◆ DOCUMENT PASSAGE
Re: [PATCH v8 3/4] driver core: shut down devices asynchronously

From: stuart hayes
Date: Wed Sep 11 2024 - 18:06:55 EST




On 9/11/2024 12:51 AM, Jan Kiszka wrote:
On 11.09.24 02:14, stuart hayes wrote:


On 9/8/2024 8:36 AM, Jan Kiszka wrote:
On 22.08.24 22:28, Stuart Hayes wrote:
Add code to allow asynchronous shutdown of devices, ensuring that each
device is shut down before its parents & suppliers.

Only devices with drivers that have async_shutdown_enable enabled
will be
shut down asynchronously.

This can dramatically reduce system shutdown/reboot time on systems that
have multiple devices that take many seconds to shut down (like certain
NVMe drives). On one system tested, the shutdown time went from 11
minutes
without this patch to 55 seconds with the patch.

Signed-off-by: Stuart Hayes <stuart.w.hayes@xxxxxxxxx>
Signed-off-by: David Jeffery <djeffery@xxxxxxxxxx>
---
  drivers/base/base.h           |  4 +++
  drivers/base/core.c           | 54 ++++++++++++++++++++++++++++++++++-
  include/linux/device/driver.h |  2 ++
  3 files changed, 59 insertions(+), 1 deletion(-)

diff --git a/drivers/base/base.h b/drivers/base/base.h
index 0b53593372d7..aa5a2bd3f2b8 100644
--- a/drivers/base/base.h
+++ b/drivers/base/base.h
@@ -10,6 +10,7 @@
   * shared outside of the drivers/base/ directory.
   *
   */
+#include <linux/async.h>
  #include <linux/notifier.h>
    /**
@@ -97,6 +98,8 @@ struct driver_private {
   *    the device; typically because it depends on another driver
getting
   *    probed first.

◆ SOURCE MATERIAL
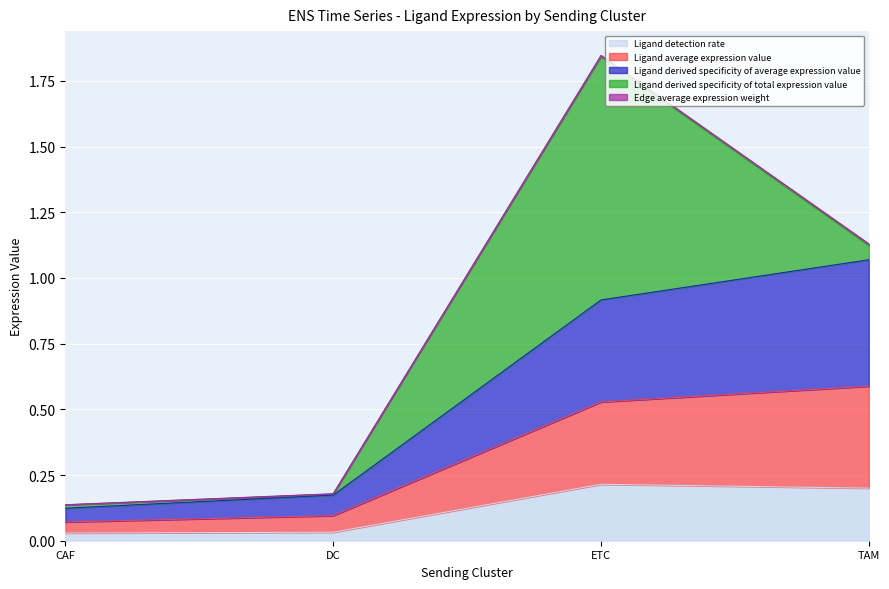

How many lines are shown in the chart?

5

...

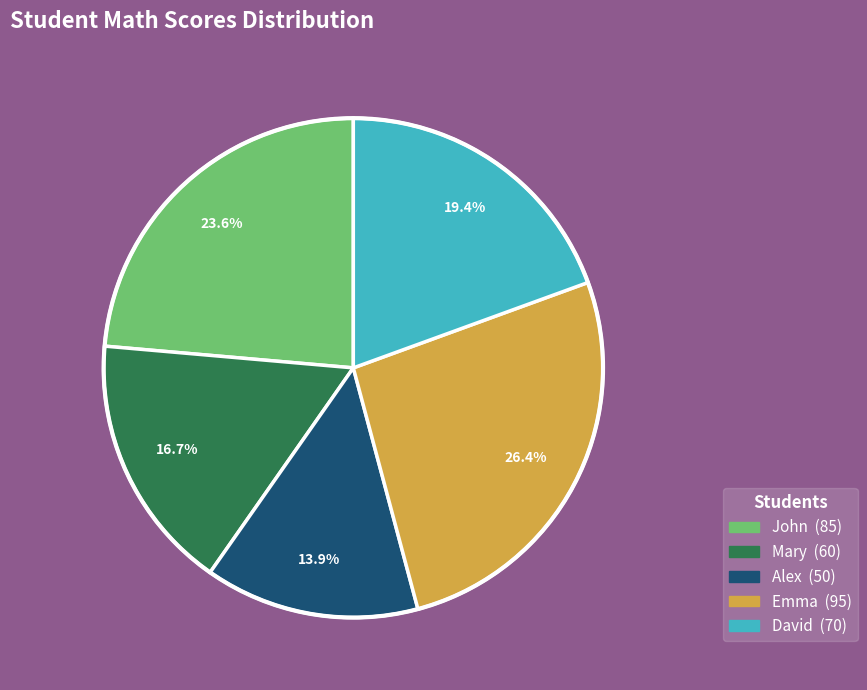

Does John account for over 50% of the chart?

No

◆ TASK TO COMPLETE
Give what follows in the mailing-list thread about shutting down devices asynchronously, continuing it from where it stops.

◆ WRITTEN ANSWER
   * @async_driver - pointer to device driver awaiting probe via
async_probe
+ * @shutdown_after - used during device shutdown to ensure correct
shutdown
+ *    ordering.
   * @device - pointer back to the struct device that this structure is
   * associated with.
   * @dead - This device is currently either in the process of or has
been
@@ -114,6 +117,7 @@ struct device_private {
      struct list_head deferred_probe;
      const struct device_driver *async_driver;
      char *deferred_probe_reason;
+    async_cookie_t shutdown_after;
      struct device *device;
      u8 dead:1;
  };
diff --git a/drivers/base/core.c b/drivers/base/core.c
index 7e50daa65ca0..dd3652ea56fe 100644
--- a/drivers/base/core.c
+++ b/drivers/base/core.c
@@ -9,6 +9,7 @@
   */
    #include <linux/acpi.h>
+#include <linux/async.h>
  #include <linux/cpufreq.h>
  #include <linux/device.h>
  #include <linux/err.h>
@@ -3531,6 +3532,7 @@ static int device_private_init(struct device *dev)
      klist_init(&dev->p->klist_children, klist_children_get,
             klist_children_put);
      INIT_LIST_HEAD(&dev->p->deferred_probe);
+    dev->p->shutdown_after = 0;
      return 0;
  }
  @@ -4781,6 +4783,8 @@ int device_change_owner(struct device *dev,
kuid_t kuid, kgid_t kgid)
  }
  EXPORT_SYMBOL_GPL(device_change_owner);
  +static ASYNC_DOMAIN(sd_domain);
+
  static void shutdown_one_device(struct device *dev)
  {
      /* hold lock to avoid race with probe/release */
@@ -4816,12 +4820,34 @@ static void shutdown_one_device(struct device
*dev)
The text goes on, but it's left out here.